TASK DESCRIPTION: Return, from the data below, each line that contains the word "silver".

EXCERPTED RECORDS:

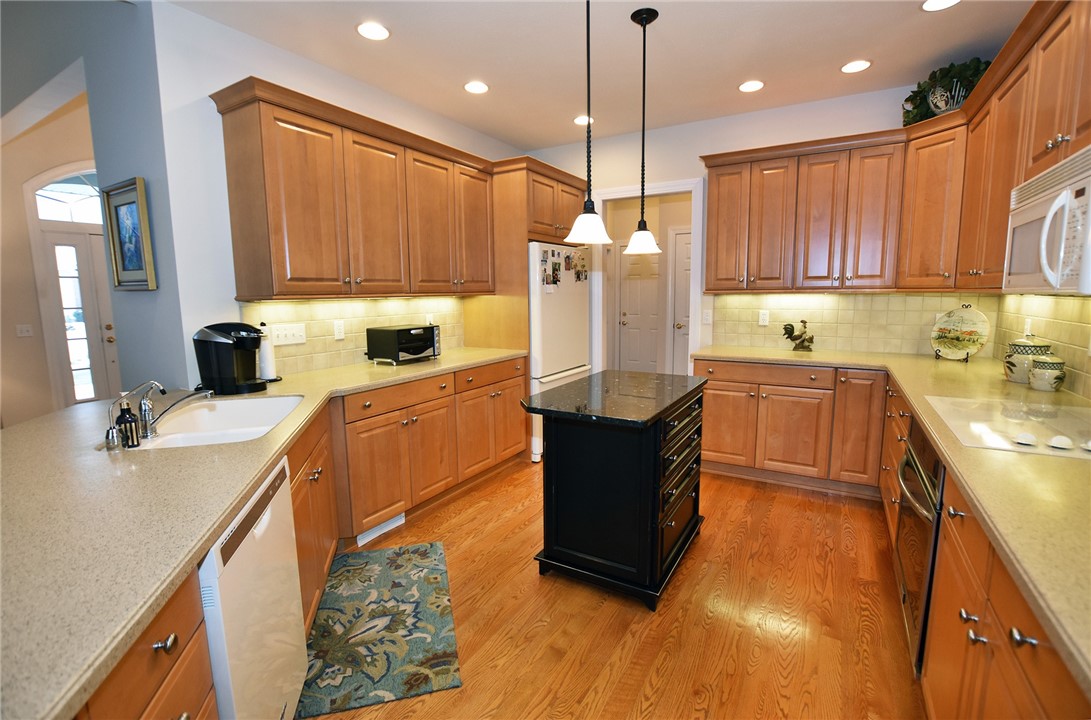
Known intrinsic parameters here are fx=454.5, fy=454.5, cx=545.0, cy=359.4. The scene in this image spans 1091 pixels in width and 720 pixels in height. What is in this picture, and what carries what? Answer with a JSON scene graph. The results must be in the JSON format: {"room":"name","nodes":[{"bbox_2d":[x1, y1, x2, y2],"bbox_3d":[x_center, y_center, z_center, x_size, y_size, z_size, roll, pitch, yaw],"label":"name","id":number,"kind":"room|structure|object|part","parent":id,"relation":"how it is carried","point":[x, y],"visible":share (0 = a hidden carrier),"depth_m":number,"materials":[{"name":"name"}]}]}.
{"room":"kitchen","nodes":[
{"label":"kitchen","id":0,"kind":"room"},
{"bbox_2d":[0,92,101,426],"bbox_3d":[-5.014,-1.223,4.646,0.146,4.001,5.197,4,9,30],"label":"entry wall","id":1,"kind":"structure","parent":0,"point":[33,290],"depth_m":4.43,"materials":[{"name":"beige paint"}]},
{"bbox_2d":[15,323,33,336],"bbox_3d":[-5.096,-0.286,4.449,0.014,0.119,0.117,4,9,30],"label":"light switch","id":2,"kind":"object","parent":1,"relation":"attached to","point":[24,328],"visible":0.98,"depth_m":4.45,"materials":[{"name":"white plastic"}]},
{"bbox_2d":[30,168,102,223],"bbox_3d":[-4.783,-1.699,4.814,0.032,0.536,0.959,4,9,30],"label":"arched window","id":3,"kind":"structure","parent":1,"relation":"in","point":[80,189],"depth_m":4.66,"materials":[{"name":"white glass"}]},
{"bbox_2d":[36,227,120,407],"bbox_3d":[-4.725,-0.721,4.980,0.132,2.875,1.191,4,9,30],"label":"front door","id":4,"kind":"structure","parent":1,"relation":"in","point":[80,397],"depth_m":4.69,"materials":[{"name":"white glass"}]},
{"bbox_2d":[0,0,184,412],"bbox_3d":[-3.851,-1.147,3.445,5.028,4.105,0.151,4,9,30],"label":"left wall","id":5,"kind":"structure","parent":0,"point":[148,177],"depth_m":2.45,"materials":[{"name":"grey paint"}]},
{"bbox_2d":[100,177,156,290],"bbox_3d":[-2.204,-0.649,2.403,0.446,0.550,0.040,4,9,30],"label":"framed picture","id":6,"kind":"object","parent":5,"relation":"attached to","point":[116,208],"visible":0.99,"depth_m":2.40},
{"bbox_2d":[147,1,524,394],"bbox_3d":[-1.027,-0.532,3.565,0.124,2.767,2.982,4,9,30],"label":"left wall","id":7,"kind":"structure","parent":0,"point":[265,68],"depth_m":2.33,"materials":[{"name":"white paint"}]},
{"bbox_2d":[213,77,496,301],"bbox_3d":[-1.040,-0.926,3.017,0.379,1.015,1.832,4,9,30],"label":"upper cabinet","id":8,"kind":"object","parent":7,"relation":"attached to","point":[229,168],"visible":0.98,"depth_m":2.56,"materials":[{"name":"brown wood"}]},
{"bbox_2d":[243,294,466,376],"bbox_3d":[-1.172,-0.223,3.213,0.009,0.451,1.862,4,9,30],"label":"tile backsplash","id":9,"kind":"structure","parent":7,"relation":"attached to","point":[308,351],"depth_m":2.96,"materials":[{"name":"beige tile"}]},
{"bbox_2d":[270,323,306,346],"bbox_3d":[-1.514,-0.151,2.684,0.016,0.116,0.205,4,9,30],"label":"light switch","id":10,"kind":"object","parent":9,"relation":"attached to","point":[291,336],"visible":0.98,"depth_m":2.68,"materials":[{"name":"white plastic"}]},
{"bbox_2d":[333,320,344,339],"bbox_3d":[-1.337,-0.194,2.951,0.008,0.118,0.072,4,9,30],"label":"wall outlet","id":11,"kind":"object","parent":9,"relation":"attached to","point":[340,330],"visible":0.96,"depth_m":2.95,"materials":[{"name":"white plastic"}]},
{"bbox_2d":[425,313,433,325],"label":"wall outlet","id":12,"kind":"object","parent":9,"relation":"attached to","point":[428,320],"visible":0.63,"depth_m":3.58,"materials":[{"name":"white plastic"}]},
{"bbox_2d":[472,155,588,356],"bbox_3d":[-0.123,-0.442,4.074,0.706,2.298,0.980,4,9,30],"label":"refrigerator cabinet","id":13,"kind":"object","parent":7,"relation":"attached to","point":[568,194],"visible":0.5,"depth_m":3.63,"materials":[{"name":"brown wood"}]},
{"bbox_2d":[169,0,1034,151],"bbox_3d":[-0.194,-1.621,1.140,4.349,0.096,7.027,4,9,30],"label":"ceiling","id":14,"kind":"structure","parent":0,"point":[914,24],"depth_m":2.64,"materials":[{"name":"white paint"}]},
{"bbox_2d":[356,21,389,40],"bbox_3d":[-0.915,-1.743,2.414,0.181,0.007,0.180,4,9,30],"label":"recessed light","id":15,"kind":"object","parent":14,"relation":"in","point":[372,34],"visible":0.99,"depth_m":2.41,"materials":[{"name":"white"}]},
{"bbox_2d":[463,80,489,93],"bbox_3d":[-0.466,-1.840,3.077,0.178,0.007,0.178,4,9,30],"label":"recessed light","id":16,"kind":"object","parent":14,"relation":"in","point":[472,87],"visible":0.99,"depth_m":3.07,"materials":[{"name":"white"}]},
{"bbox_2d":[573,115,593,125],"bbox_3d":[0.313,-1.934,3.670,0.177,0.007,0.177,4,9,30],"label":"recessed light","id":17,"kind":"object","parent":14,"relation":"in","point":[579,120],"visible":0.88,"depth_m":3.66,"materials":[{"name":"white"}]},
{"bbox_2d":[564,0,612,244],"bbox_3d":[0.186,-1.087,1.933,0.221,1.139,0.219,4,9,30],"label":"pendant light","id":18,"kind":"object","parent":14,"relation":"hanging from","point":[592,204],"visible":1,"depth_m":1.94,"materials":[{"name":"black"}]},
{"bbox_2d":[622,5,661,254],"bbox_3d":[0.514,-1.162,2.379,0.214,1.167,0.212,4,9,30],"label":"pendant light","id":19,"kind":"object","parent":14,"relation":"hanging from","point":[643,17],"visible":0.99,"depth_m":2.37,"materials":[{"name":"black"}]},
{"bbox_2d":[738,80,764,92],"bbox_3d":[1.397,-1.858,3.091,0.178,0.007,0.178,4,9,30],"label":"recessed light","id":20,"kind":"object","parent":14,"relation":"in","point":[746,87],"visible":0.99,"depth_m":3.08,"materials":[{"name":"white"}]},
{"bbox_2d":[840,59,871,73],"bbox_3d":[1.931,-1.824,2.829,0.179,0.007,0.178,4,9,30],"label":"recessed light","id":21,"kind":"object","parent":14,"relation":"in","point":[850,68],"visible":0.99,"depth_m":2.82,"materials":[{"name":"white"}]},
{"bbox_2d":[921,0,960,11],"bbox_3d":[1.923,-1.736,2.197,0.180,0.007,0.178,4,9,30],"label":"recessed light","id":22,"kind":"object","parent":14,"relation":"in","point":[940,3],"visible":0.98,"depth_m":2.23,"materials":[{"name":"white"}]},
{"bbox_2d":[307,459,922,719],"bbox_3d":[-1.360,0.977,3.193,8.474,0.060,9.980,4,9,30],"label":"floor","id":23,"kind":"structure","parent":0,"point":[475,681],"depth_m":1.93,"materials":[{"name":"brown wood"}]},
{"bbox_2d":[199,452,308,719],"bbox_3d":[-1.056,0.790,1.202,0.617,0.857,0.590,-2,8,-13],"label":"dishwasher","id":24,"kind":"object","parent":23,"relation":"on","point":[265,517],"visible":0.48,"depth_m":1.16,"materials":[{"name":"white"}]},
{"bbox_2d":[75,359,531,719],"bbox_3d":[-0.600,0.667,2.189,1.423,0.886,3.518,4,9,30],"label":"base cabinet","id":25,"kind":"object","parent":23,"relation":"on","point":[297,488],"visible":0.4,"depth_m":2.28,"materials":[{"name":"brown wood"}]},
{"bbox_2d":[0,348,526,717],"bbox_3d":[-1.030,0.246,1.750,1.435,0.038,2.787,4,9,30],"label":"left countertop","id":26,"kind":"structure","parent":25,"relation":"on","point":[210,530],"depth_m":0.97,"materials":[{"name":"beige stone"}]},
{"bbox_2d":[114,399,138,448],"bbox_3d":[-1.332,0.192,1.444,0.057,0.164,0.056,4,9,30],"label":"soap dispenser","id":27,"kind":"object","parent":26,"relation":"on","point":[122,416],"visible":0.99,"depth_m":1.43,"materials":[{"name":"black"}]},
{"bbox_2d":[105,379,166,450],"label":"filtered water tap","id":28,"kind":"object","parent":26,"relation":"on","point":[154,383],"visible":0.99,"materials":[{"name":"silver metal"}]},
{"bbox_2d":[137,381,211,438],"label":"faucet","id":29,"kind":"object","parent":26,"relation":"on","point":[163,391],"visible":0.99,"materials":[{"name":"silver metal"}]},
{"bbox_2d":[128,393,305,450],"bbox_3d":[-1.257,0.330,1.787,0.505,0.195,0.749,-3,8,-15],"label":"sink","id":30,"kind":"object","parent":26,"relation":"in","point":[233,414],"visible":0.54,"depth_m":1.99,"materials":[{"name":"white ceramic"}]},
{"bbox_2d":[193,322,268,395],"bbox_3d":[-1.543,-0.017,2.247,0.295,0.337,0.234,1,8,7],"label":"coffee maker","id":31,"kind":"object","parent":26,"relation":"on","point":[255,341],"visible":0.99,"depth_m":2.18,"materials":[{"name":"black plastic"}]},
{"bbox_2d":[257,324,279,381],"bbox_3d":[-1.527,-0.046,2.472,0.149,0.323,0.152,4,9,30],"label":"paper towel holder","id":32,"kind":"object","parent":26,"relation":"on","point":[270,360],"visible":0.71,"depth_m":2.45,"materials":[{"name":"white"}]},
{"bbox_2d":[365,324,440,363],"bbox_3d":[-0.980,-0.111,3.188,0.335,0.236,0.418,4,9,30],"label":"toaster oven","id":33,"kind":"object","parent":26,"relation":"on","point":[398,330],"visible":0.99,"depth_m":3.06,"materials":[{"name":"black metal"}]},
{"bbox_2d":[356,512,404,545],"bbox_3d":[-0.946,0.956,2.638,0.013,0.091,0.314,4,9,30],"label":"floor vent","id":34,"kind":"object","parent":25,"relation":"attached to","point":[378,532],"visible":0.66,"depth_m":2.62,"materials":[{"name":"white metal"}]},
{"bbox_2d":[295,540,461,717],"bbox_3d":[-0.723,1.103,2.015,0.569,0.010,0.964,-2,8,-14],"label":"rug","id":35,"kind":"object","parent":23,"relation":"on","point":[391,561],"visible":0.98,"depth_m":1.86,"materials":[{"name":"carpet"}]},
{"bbox_2d":[526,241,591,461],"bbox_3d":[-0.105,-0.101,4.123,0.780,1.769,0.866,4,9,30],"label":"refrigerator","id":36,"kind":"object","parent":23,"relation":"on","point":[571,355],"visible":0.4,"depth_m":3.75,"materials":[{"name":"white metal"}]},
{"bbox_2d":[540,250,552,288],"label":"photo","id":37,"kind":"object","parent":36,"relation":"attached to","point":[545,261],"visible":0.98,"depth_m":3.63},
{"bbox_2d":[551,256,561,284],"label":"photo","id":38,"kind":"object","parent":36,"relation":"attached to","point":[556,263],"visible":0.98,"depth_m":3.74,"materials":[{"name":"black"}]},
{"bbox_2d":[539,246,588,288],"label":"fridge magnets","id":39,"kind":"object","parent":36,"relation":"attached to","point":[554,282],"visible":0.98,"depth_m":3.80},
{"bbox_2d":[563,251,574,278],"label":"photo","id":40,"kind":"object","parent":36,"relation":"attached to","point":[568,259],"visible":0.97,"depth_m":3.94},
{"bbox_2d":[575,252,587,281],"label":"photo","id":41,"kind":"object","parent":36,"relation":"attached to","point":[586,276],"visible":0.98,"depth_m":4.02},
{"bbox_2d":[521,369,708,610],"bbox_3d":[0.402,0.591,2.389,0.667,0.899,1.009,4,9,30],"label":"kitchen island","id":42,"kind":"object","parent":23,"relation":"on","point":[579,452],"visible":0.99,"depth_m":2.07,"materials":[{"name":"black wood"}]},
{"bbox_2d":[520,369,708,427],"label":"island countertop","id":43,"kind":"structure","parent":42,"relation":"on","point":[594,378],"depth_m":2.11,"materials":[{"name":"black stone"}]},
{"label":"drawers","id":44,"kind":"part","parent":42,"relation":"part of","materials":[{"name":"wood"}]},
{"bbox_2d":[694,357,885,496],"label":"back base cabinets","id":45,"kind":"object","parent":23,"relation":"on","point":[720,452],"visible":0.81,"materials":[{"name":"brown wood"}]},
{"bbox_2d":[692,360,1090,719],"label":"base cabinet","id":46,"kind":"object","parent":23,"relation":"on","point":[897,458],"visible":0.58,"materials":[{"name":"brown wood"}]},
{"bbox_2d":[687,344,1090,696],"bbox_3d":[1.527,0.232,1.718,1.449,0.038,2.875,4,9,30],"label":"countertop","id":47,"kind":"structure","parent":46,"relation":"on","point":[1053,460],"depth_m":1.11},
{"bbox_2d":[782,319,815,350],"bbox_3d":[1.959,-0.192,3.533,0.253,0.248,0.119,4,9,30],"label":"rooster figurine","id":48,"kind":"object","parent":47,"relation":"on","point":[786,328],"visible":1,"depth_m":3.51,"materials":[{"name":"brown metal"}]},
{"bbox_2d":[929,305,989,362],"bbox_3d":[2.707,-0.180,2.974,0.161,0.363,0.331,-3,9,-21],"label":"decorative plate","id":49,"kind":"object","parent":47,"relation":"on","point":[981,328],"visible":0.99,"depth_m":2.97,"materials":[{"name":"ceramic"}]},
{"bbox_2d":[924,394,1090,459],"bbox_3d":[1.702,0.211,1.538,0.565,0.035,0.670,4,9,30],"label":"cooktop","id":50,"kind":"object","parent":47,"relation":"in","point":[1013,429],"visible":0.94,"depth_m":1.55,"materials":[{"name":"glass"}]},
{"bbox_2d":[1002,335,1051,383],"bbox_3d":[2.421,-0.012,2.294,0.173,0.244,0.175,4,9,30],"label":"ceramic canister","id":51,"kind":"object","parent":47,"relation":"on","point":[1023,349],"visible":0.79,"depth_m":2.25,"materials":[{"name":"white ceramic"}]},
{"bbox_2d":[1028,353,1066,391],"bbox_3d":[2.329,0.056,2.113,0.123,0.170,0.125,4,9,30],"label":"canister","id":52,"kind":"object","parent":47,"relation":"on","point":[1055,376],"visible":0.99,"depth_m":2.08,"materials":[{"name":"ceramic"}]},
{"bbox_2d":[894,415,945,673],"bbox_3d":[1.629,0.660,1.632,0.639,0.795,0.680,4,9,30],"label":"oven","id":53,"kind":"object","parent":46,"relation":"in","point":[910,460],"visible":0.35,"depth_m":1.62,"materials":[{"name":"metal"}]},
{"bbox_2d":[521,82,976,373],"bbox_3d":[1.465,-0.605,3.937,3.824,2.792,0.123,4,9,30],"label":"back wall","id":54,"kind":"structure","parent":0,"point":[680,162],"depth_m":3.76,"materials":[{"name":"white paint"}]},
{"bbox_2d":[590,177,704,377],"bbox_3d":[0.914,-0.396,4.195,1.132,2.241,0.184,4,9,30],"label":"door frame","id":55,"kind":"structure","parent":54,"relation":"attached to","point":[677,185],"depth_m":4.05,"materials":[{"name":"white paint"}]},
{"bbox_2d":[702,309,712,323],"bbox_3d":[1.390,-0.368,3.904,0.071,0.117,0.011,4,9,30],"label":"light switch","id":56,"kind":"object","parent":54,"relation":"attached to","point":[707,318],"visible":0.99,"depth_m":3.90,"materials":[{"name":"white plastic"}]},
{"bbox_2d":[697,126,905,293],"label":"upper cabinet","id":57,"kind":"object","parent":54,"relation":"attached to","point":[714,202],"visible":0.96,"depth_m":3.18,"materials":[{"name":"brown wood"}]},
{"bbox_2d":[709,291,995,356],"bbox_3d":[2.222,-0.288,3.483,1.772,0.455,0.009,4,9,30],"label":"tile backsplash","id":58,"kind":"structure","parent":54,"relation":"attached to","point":[737,299],"depth_m":3.44,"materials":[{"name":"beige tile"}]},
{"bbox_2d":[758,309,769,325],"bbox_3d":[1.797,-0.344,3.744,0.072,0.118,0.009,4,9,30],"label":"wall outlet","id":59,"kind":"object","parent":58,"relation":"attached to","point":[763,315],"visible":0.98,"depth_m":3.74,"materials":[{"name":"white plastic"}]},
{"bbox_2d":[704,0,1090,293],"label":"upper cabinet run","id":60,"kind":"object","parent":54,"relation":"attached to","point":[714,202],"visible":0.9,"depth_m":2.91,"materials":[{"name":"brown wood"}]},
{"bbox_2d":[903,57,990,124],"bbox_3d":[2.498,-1.632,2.793,0.502,0.367,0.541,4,9,30],"label":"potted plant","id":61,"kind":"object","parent":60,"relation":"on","point":[936,106],"visible":0.62,"depth_m":2.75,"materials":[{"name":"green plant"}]},
{"bbox_2d":[992,292,1090,401],"bbox_3d":[2.039,0.013,1.331,0.099,1.424,3.765,4,9,30],"label":"right wall","id":62,"kind":"structure","parent":0,"point":[1079,353],"depth_m":2.20,"materials":[{"name":"beige tile"}]},
{"bbox_2d":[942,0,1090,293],"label":"upper cabinet","id":63,"kind":"object","parent":62,"relation":"attached to","point":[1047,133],"visible":0.85,"depth_m":1.85,"materials":[{"name":"brown wood"}]},
{"bbox_2d":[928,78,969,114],"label":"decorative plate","id":64,"kind":"object","parent":63,"relation":"on","point":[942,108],"visible":0.67,"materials":[{"name":"white"}]},
{"bbox_2d":[1003,145,1090,293],"bbox_3d":[1.787,-0.415,1.402,0.446,0.409,0.754,4,9,30],"label":"microwave","id":65,"kind":"object","parent":63,"relation":"attached to","point":[1042,204],"visible":1,"depth_m":1.45,"materials":[{"name":"white"}]},
{"bbox_2d":[1023,318,1032,337],"bbox_3d":[2.696,-0.169,2.540,0.009,0.119,0.074,4,9,30],"label":"wall outlet","id":66,"kind":"object","parent":62,"relation":"attached to","point":[1028,328],"visible":0.85,"depth_m":2.53,"materials":[{"name":"white"}]},
{"label":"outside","id":67,"kind":"structure","parent":0,"visible":0},
{"bbox_2d":[617,245,662,375],"bbox_3d":[1.358,-0.603,6.451,0.737,2.077,0.097,4,9,30],"label":"hallway door","id":68,"kind":"structure","parent":67,"point":[626,326],"depth_m":6.47,"materials":[{"name":"white paint"}]},
{"bbox_2d":[670,228,691,374],"bbox_3d":[1.930,-0.488,5.457,0.883,2.142,0.095,4,9,30],"label":"hallway door","id":69,"kind":"structure","parent":67,"point":[684,246],"depth_m":5.62,"materials":[{"name":"white paint"}]}
]}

SOLVED EXERCISE:
{"bbox_2d":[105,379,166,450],"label":"filtered water tap","id":28,"kind":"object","parent":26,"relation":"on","point":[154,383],"visible":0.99,"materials":[{"name":"silver metal"}]},
{"bbox_2d":[137,381,211,438],"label":"faucet","id":29,"kind":"object","parent":26,"relation":"on","point":[163,391],"visible":0.99,"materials":[{"name":"silver metal"}]},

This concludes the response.